Isengard with the tower of Orthanc plays a large part, so I feel like Orthanc must be one of them.

Barad translates closer to ‘fortress’ than ‘tower,’ but I guess could be tower and it certainly IS a tower so it could be the second one.

At the end of Two Towers, Frodo has been caught by orcs and is held in the tower of Cirith Ungol. It is certainly a less formidable tower than the other 4 possibilities, (2 Minases, Orthanc and Barad-dur) but it is an important geographical setting in the Two Towers. (I looked up the timing on Cirith Ungol. It looks like Frodo is taken captive in Two Towers and is freed in Return of the King.)

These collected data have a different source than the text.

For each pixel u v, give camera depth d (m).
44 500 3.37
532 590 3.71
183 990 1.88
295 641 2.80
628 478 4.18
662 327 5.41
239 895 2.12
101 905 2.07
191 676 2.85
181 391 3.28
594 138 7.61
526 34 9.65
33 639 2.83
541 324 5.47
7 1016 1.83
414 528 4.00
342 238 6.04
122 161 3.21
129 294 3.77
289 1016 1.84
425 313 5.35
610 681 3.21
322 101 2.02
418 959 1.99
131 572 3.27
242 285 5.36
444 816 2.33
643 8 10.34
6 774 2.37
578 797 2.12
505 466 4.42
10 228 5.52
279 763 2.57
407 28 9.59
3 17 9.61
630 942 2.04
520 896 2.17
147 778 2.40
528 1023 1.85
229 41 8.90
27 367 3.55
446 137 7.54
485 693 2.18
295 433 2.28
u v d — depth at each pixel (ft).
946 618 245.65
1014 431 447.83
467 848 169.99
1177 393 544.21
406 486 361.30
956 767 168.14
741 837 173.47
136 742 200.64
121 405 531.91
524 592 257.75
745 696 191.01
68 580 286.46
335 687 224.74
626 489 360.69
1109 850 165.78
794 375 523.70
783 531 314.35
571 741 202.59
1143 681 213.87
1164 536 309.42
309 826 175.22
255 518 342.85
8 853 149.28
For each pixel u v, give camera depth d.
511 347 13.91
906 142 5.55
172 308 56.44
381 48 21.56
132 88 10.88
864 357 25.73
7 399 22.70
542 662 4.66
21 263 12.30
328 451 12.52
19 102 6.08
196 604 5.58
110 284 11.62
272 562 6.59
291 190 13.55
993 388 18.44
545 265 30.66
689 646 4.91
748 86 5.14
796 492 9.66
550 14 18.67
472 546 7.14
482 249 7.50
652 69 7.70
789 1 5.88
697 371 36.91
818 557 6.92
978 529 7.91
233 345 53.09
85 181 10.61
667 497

Barad-dur looms large over all 3 books, but no one ever really approaches it. It is set well east of Mount Doom, and even the closer 2 of the other 4 towers. But even though it is far from the action geographically, it is figuratively close to the heart of the entire epic trilogy.

I guess its just a mystery.

But the more I think about it, the more it seems to be Barad-dur and Orthanc, the primary forces of the Dark Lord and the Fallen Wizard.


A wrinkle.

Im reading through LOTR with my boys. This from book 4 (Part 2 of Two Towers), chapter 3 (The Black Gate is Closed), paragraph 2.

Who really knows? I, for one, give up.

(Hat tip to my younger brother; he mentioned this to me last month; he thinks the towers flanking the black gate are “the Two Towers.”)


Naw, it’s gotta be Mordor vs. Saruman, the whole book deals with the treacherous alliance between those two baddies.


Yeah. I think Orthanc is one of them. The other is probably Barad-dur but Minas Morgul is a possibility for me.

I guess it doesn’t matter. (My inner nerd only shows when it comes to LOTR or Star Trek.)